Nein...nicht getrailert...dafür ist Ding ein bischen groß....ich fahre sie abends rüber,dauert bis Großendrode ca.1,5Std. und lege sie dann bei Clemens in den Hafen....Angeln kannst du darauf bequem mit 5 Leuten oder auch noch mehr,ist geschmackssache... und in der Kajütte ist auch genug Platz für alle Mann...das Boot ist ja fast 9m lang und knapp3m breit...

Preislich liegt sie zwischen 125€ in der Woche/Tag und am WE 175€/Tag bei mehr Tagen natürlich günstiger je nach Verhandlungsgeschick...

Gruß
Baltic 25


----------



## BIG T. (1. Oktober 2010)

*AW: Bootsvermietung in Großenbrode?*

Danke Baltic 25! Das mit der Baltic klingt für mich schon recht angenehm, gerade was das Wetter angeht... Aber vielleicht bin ich da auch einfach zu "bequem" |rolleyes ! Da unser Organisator wohl schon in Grossenbrode die Korsö reserviert hat, muss ich mal vorschlagen ob die Baltic eine Option für die anderen wäre b.z.w. vielleicht erstmal horchen wohin und wieweit wir überhaupt raus wollen.
Danke auf jeden Fall Guifri für Deine Info's zur Korsö, das hat meine Bedenken, zumindest was den Platz angeht etwas zerstreut!
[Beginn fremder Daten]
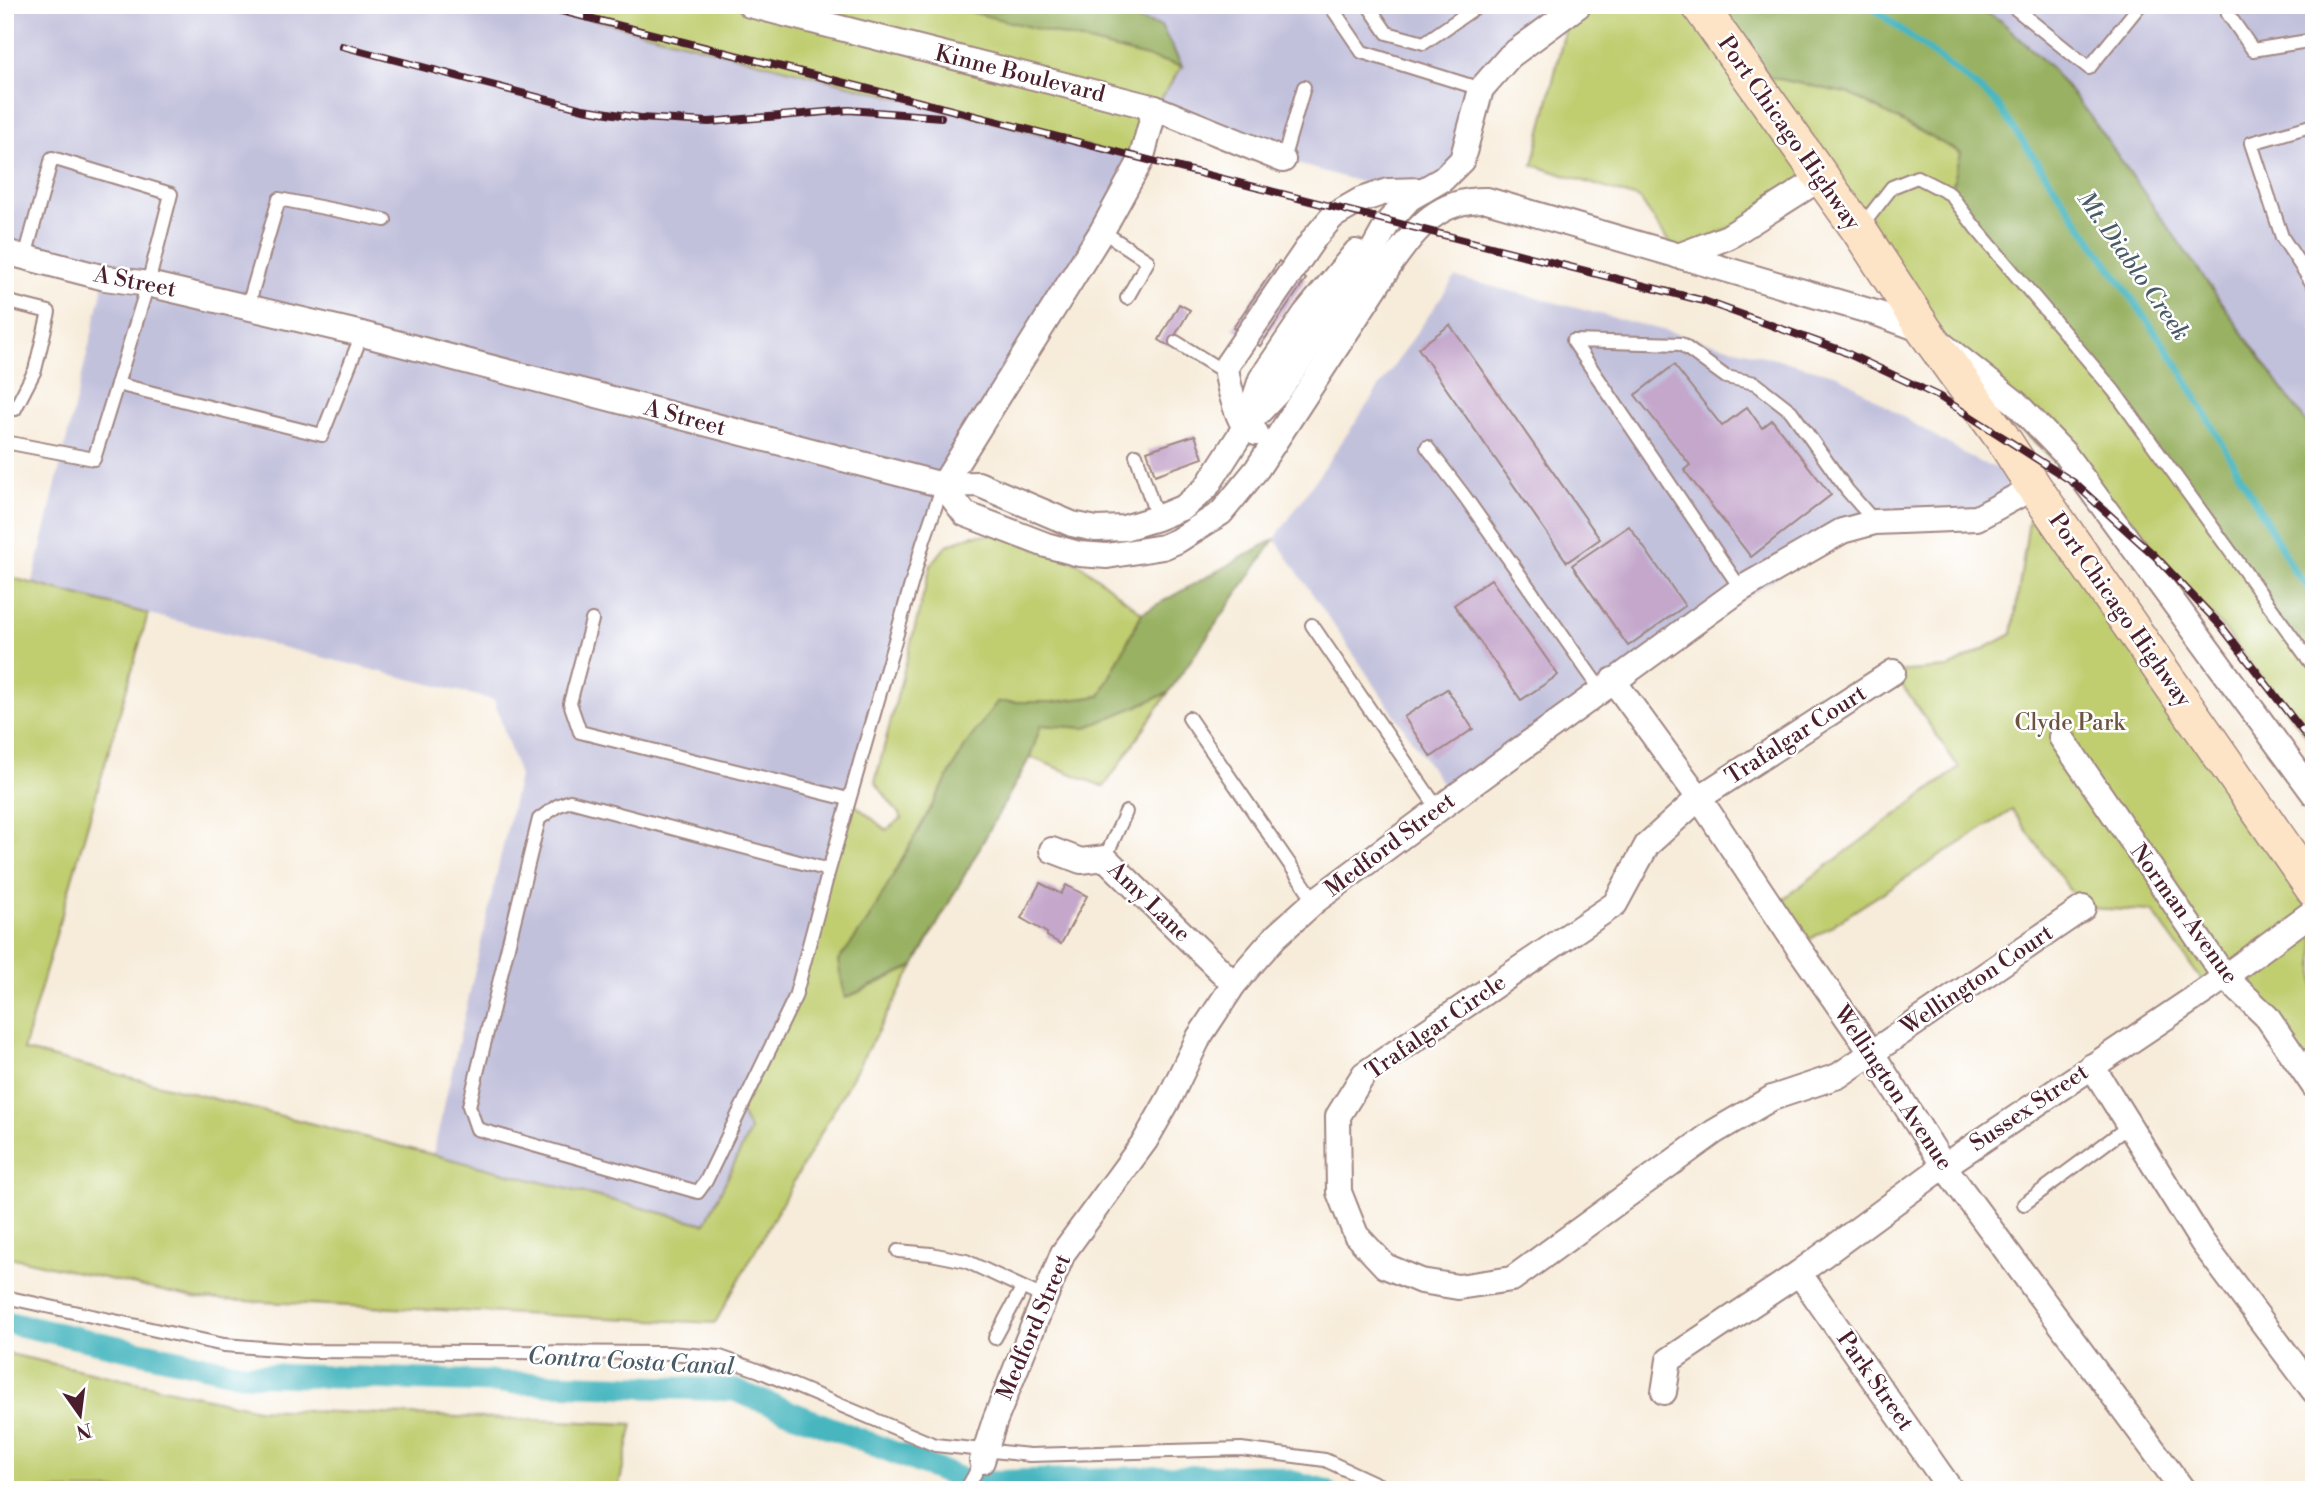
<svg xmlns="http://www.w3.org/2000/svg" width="2319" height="1495" font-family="'Libre Bodoni',serif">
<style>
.industrial{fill:#c2c1dc}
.green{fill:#c0ce70;stroke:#85764e;stroke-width:2}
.forest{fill:#98b162;stroke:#716846;stroke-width:2}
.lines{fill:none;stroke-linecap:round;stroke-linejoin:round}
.stream{stroke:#47b6bf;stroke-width:7}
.canal{stroke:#47b6bf;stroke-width:23}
.building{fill:#c5a7cc}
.lane-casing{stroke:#a08682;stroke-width:16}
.street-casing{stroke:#a08682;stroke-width:28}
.secondary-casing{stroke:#a08682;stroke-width:38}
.lane{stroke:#fff;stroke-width:12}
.street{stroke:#fff;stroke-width:24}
.secondary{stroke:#fee4c6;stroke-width:35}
.rail-casing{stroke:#4a1f2b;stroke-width:8}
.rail{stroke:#fff;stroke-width:5;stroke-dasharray:16;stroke-linecap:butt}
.labels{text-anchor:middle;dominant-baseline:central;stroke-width:5;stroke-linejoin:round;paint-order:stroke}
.street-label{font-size:23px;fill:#4a1f2b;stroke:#fff}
.park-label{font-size:23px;fill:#6d5440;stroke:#fff}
.water-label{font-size:24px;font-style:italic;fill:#495b66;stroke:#fff}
</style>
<rect width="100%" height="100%" fill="#fff"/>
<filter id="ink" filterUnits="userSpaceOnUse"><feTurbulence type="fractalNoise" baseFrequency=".0143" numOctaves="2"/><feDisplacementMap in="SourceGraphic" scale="14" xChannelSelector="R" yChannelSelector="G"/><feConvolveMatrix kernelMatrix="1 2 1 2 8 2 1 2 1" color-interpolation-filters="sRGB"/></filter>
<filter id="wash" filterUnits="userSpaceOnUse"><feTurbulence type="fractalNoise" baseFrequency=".00686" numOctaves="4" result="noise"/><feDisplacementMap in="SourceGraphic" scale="28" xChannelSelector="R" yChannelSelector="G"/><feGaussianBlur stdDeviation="1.57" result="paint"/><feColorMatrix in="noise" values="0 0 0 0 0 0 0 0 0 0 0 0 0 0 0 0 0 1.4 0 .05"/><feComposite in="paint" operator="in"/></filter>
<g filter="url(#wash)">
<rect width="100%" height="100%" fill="#f7ecda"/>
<g class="industrial">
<path d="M5,5H538L1141,160L943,485L750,1131L705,1224L433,1154L519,776L494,700L32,585L105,278L5,252Z"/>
<path d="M1080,5H1579L1510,56L1462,160L1403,194L1283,160L1155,108L1161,26Z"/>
<path d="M1970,5H2314V434L2087,112L2048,65L2000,20Z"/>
<path d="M1455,277L1838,375L1911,422L1979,462L2031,480L1977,518L1842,532L1452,799L1275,539Z"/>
</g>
<g class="green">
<path d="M538,5H944L1182,66L1155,108L1141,160Z"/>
<path d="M1579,5H1699L1746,72L1850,94L1961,153L2114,391L2314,667V746L2222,627L2155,556L2073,482L1925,331L1821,178L1678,256L1640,199L1533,165L1569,13Z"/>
<path d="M2034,487L2314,890V1086L2225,976L2208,989L2152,911L2083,908L2012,810L1798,947L1772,907L1959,768L1893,672L1948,668L2012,634Z"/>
<path d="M973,535H996L1079,563L1142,613L1100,696L1053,702L967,743L867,923L838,961L846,998L914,966L715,1323L198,1299L5,1256V576L148,614L23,1050L705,1224L750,1131L740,1111L795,997L848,799L886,830L902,818L875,782L931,565L947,545Z"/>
<path d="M1168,693L1104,787L1030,757L1041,725L1085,728Z"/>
<path d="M5,1353L257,1409L633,1424L618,1490H5Z"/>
</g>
<g class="forest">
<path d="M944,5H1080L1161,26L1182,66Z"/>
<path d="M1699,5H1970L2000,20L2048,65L2087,112L2314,434V667L2114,391L1950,194L1961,153L1850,94L1746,72Z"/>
<path d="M1275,539L1168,693L1085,728L1041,725L1030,757L914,966L845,998L838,961L867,922L967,743L997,702H1053L1100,696L1142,613Z"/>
</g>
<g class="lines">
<path class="stream" d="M1869,5L1994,100L2176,362L2295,572L2314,593"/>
<path class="canal" d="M5,1322L241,1374L734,1390L969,1482L1264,1475L1325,1490"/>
</g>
<g id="blocks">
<g class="building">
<path d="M2266,5H2311V7L2267,14Z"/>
<path d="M1279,261L1306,279L1260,346L1233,328Z"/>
<path d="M1179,304L1190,310L1169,346L1159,340Z"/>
<path d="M1450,325L1600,539L1567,562L1418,348Z"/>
<path d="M1674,365L1722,426L1747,407L1762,428L1772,420L1831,495L1751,557L1684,470L1690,465L1635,395Z"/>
<path d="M1195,435L1203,458L1155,475L1147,451Z"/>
<path d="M1629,526L1685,606L1628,646L1572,565Z"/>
<path d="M1491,579L1558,675L1521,700L1454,605Z"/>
<path d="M1447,689L1473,729L1431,757L1404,717Z"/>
<path d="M1040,883L1061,894L1066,885L1087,896L1061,944L1047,936V933L1021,918Z"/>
</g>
</g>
</g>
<g filter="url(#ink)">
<use href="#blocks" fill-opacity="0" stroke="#a08682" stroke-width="2"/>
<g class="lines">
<defs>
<g id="lane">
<path d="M1330,5L1362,52L1481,89"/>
<path d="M1368,5L1387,33L1424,43L1479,5"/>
<path d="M2011,5L2089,68L2140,5"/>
<path d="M2227,5L2228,14L2253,50L2314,40"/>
<path d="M2314,125L2251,143L2282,237L2314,286"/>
<path d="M1283,160L1304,87"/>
<path d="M1861,227L1892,187L1917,177L1950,194L1975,227L2114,391L2314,667"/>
<path d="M1102,231L1148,261L1127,298"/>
<path d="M5,301L49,312L35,370L15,409L5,407"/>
<path d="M248,306L279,199L385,220"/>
<path d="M1176,342L1226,373"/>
<path d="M117,384L322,435L362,334"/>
<path d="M5,442L94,459L148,284L171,194L52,158L25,257"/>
<path d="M1427,447L1465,497L1601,690"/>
<path d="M1136,455L1157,518"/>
<path d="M1741,589L1573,341L1681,344L1726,377L1755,383L1791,411L1847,490L1875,522"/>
<path d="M592,620L570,703L580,732L848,799"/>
<path d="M1312,625L1438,809"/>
<path d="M1189,718L1315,901"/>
<path d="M1105,858L1126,812"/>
<path d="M829,870L795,997L706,1181L698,1192L477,1129L469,1106L539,819L557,806L570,801L829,870L923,543L943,485"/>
<path d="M2024,1204L2129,1126"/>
<path d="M898,1251L931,1254L966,1261L1045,1298"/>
<path d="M5,1297L224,1345L304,1351L668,1353L720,1357L757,1370L935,1445L1030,1455L1241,1449L1325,1460L1390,1490"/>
<path d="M995,1338L1022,1288"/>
<path d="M966,1490L982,1461"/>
</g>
<g id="street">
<path d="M750,5L1155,108L1283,160"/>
<path d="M5,252L105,278L148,284L362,334L943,485L1102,231L1141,160L1155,108"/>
<path d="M1678,256L1728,237L1821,178"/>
<path d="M1248,419L1261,379L1305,314L1356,252"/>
<path d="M1256,433C1252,431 1248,430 1245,427C1237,417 1225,377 1227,365L1315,237L1333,216L1361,200L1388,191L1424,190"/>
<path d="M943,485L965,514L1046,545L1079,554L1107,556L1163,547L1177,541L1221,513L1257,469L1392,262C1418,226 1439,199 1487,200L1879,314L1925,331L2016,403L2064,453L2314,794"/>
<path d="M943,485L978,484L1072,524L1096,529L1124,528L1157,518L1184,507L1206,488L1245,427L1278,392L1365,264L1389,221L1410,198L1443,179L1462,160L1481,89L1510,56L1579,5"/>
<path d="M1893,672L1699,798L1647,845L1615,904L1364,1074L1338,1116L1339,1192L1356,1235L1385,1266L1421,1281L1458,1287L1512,1279L1714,1132L1772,1098L1838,1076L2083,908"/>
<path d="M1613,680L1699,798L1798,947L1871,1052L1944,1166L2183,1490"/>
<path d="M2061,737L2224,976L2267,1017L2314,1086"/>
<path d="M1052,850L1081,861L1105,858L1234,984"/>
<path d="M2092,1066L2202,1242L2314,1391"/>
<path d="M1799,1273L1951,1490"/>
<path d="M1664,1392L1669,1360L1799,1273L1944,1166L2208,989L2314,911"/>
<path d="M982,1461L995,1420L1063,1253L1145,1141L1170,1097L1199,1037L1234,984L1275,937L1315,901L1452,799L1741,589L1842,531L1875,522L1977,518L2034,487"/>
</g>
<path id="secondary" d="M1699,5L1859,230L1925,331L2001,436L2034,487L2314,890"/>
</defs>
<use href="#lane" class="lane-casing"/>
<use href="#street" class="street-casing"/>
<use href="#secondary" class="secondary-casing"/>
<use href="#lane" class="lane"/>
<use href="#street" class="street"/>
<use href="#secondary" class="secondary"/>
<defs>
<g id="rail">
<path d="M538,5L1704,301L1840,350L1940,397L2073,482L2155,556L2222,627L2314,746"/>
<path d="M342,46L583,109L640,118L709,122L849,110L941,117"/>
</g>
</defs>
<use href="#rail" class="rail-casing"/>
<use href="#rail" class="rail"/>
</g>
</g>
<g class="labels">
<g class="street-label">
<text transform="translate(1020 74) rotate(14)">Kinne Boulevard</text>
<text transform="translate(1789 133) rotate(55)">Port Chicago Highway</text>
<text transform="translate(135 282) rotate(11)">A Street</text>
<text transform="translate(685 418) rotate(15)">A Street</text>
<text transform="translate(2120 610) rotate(55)">Port Chicago Highway</text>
<text transform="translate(1796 735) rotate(-33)">Trafalgar Court</text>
<text transform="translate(1390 845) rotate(-37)">Medford Street</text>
<text transform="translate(1149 902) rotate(44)">Amy Lane</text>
<text transform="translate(2184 914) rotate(54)">Norman Avenue</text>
<text transform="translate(1977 980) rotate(-34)">Wellington Court</text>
<text transform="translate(1436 1027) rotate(-35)">Trafalgar Circle</text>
<text transform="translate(1893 1088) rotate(56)">Wellington Avenue</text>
<text transform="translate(2029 1108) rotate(-34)">Sussex Street</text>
<text transform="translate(1034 1327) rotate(-67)">Medford Street</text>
<text transform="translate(1875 1381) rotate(55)">Park Street</text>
</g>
<g class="park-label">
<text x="2070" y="723">Clyde Park</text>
</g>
<g class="water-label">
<text transform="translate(2133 266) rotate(55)">Mt. Diablo Creek</text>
<text transform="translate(631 1362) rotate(3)">Contra Costa Canal</text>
</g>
</g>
<rect width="2319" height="1495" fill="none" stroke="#fff" stroke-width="28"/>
<g transform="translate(80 1415) rotate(166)" stroke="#ffffff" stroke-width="5" paint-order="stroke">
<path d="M0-5L12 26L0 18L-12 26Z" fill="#4a1f2b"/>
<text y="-10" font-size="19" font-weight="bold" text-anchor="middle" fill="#4a1f2b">N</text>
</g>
</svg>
Habt Ihr Tipps welche Ecken sowohl von Grossenbrode aus, als auch von Hh. gut erreichbar sind und wo momentan gut gefangen wird?
Gruß
T.


----------



## guifri (1. Oktober 2010)

*AW: Bootsvermietung in Großenbrode?*



BIG T. schrieb:


> Habt Ihr Tipps welche Ecken sowohl von Grossenbrode aus, als auch von Hh. gut erreichbar sind und wo momentan gut gefangen wird?
> Gruß
> T.



Das ändert sich ja quasi fast täglich. Von GroBro Richtung Sagasbank habt ihr alle Möglichkeiten zwischen tief und flach.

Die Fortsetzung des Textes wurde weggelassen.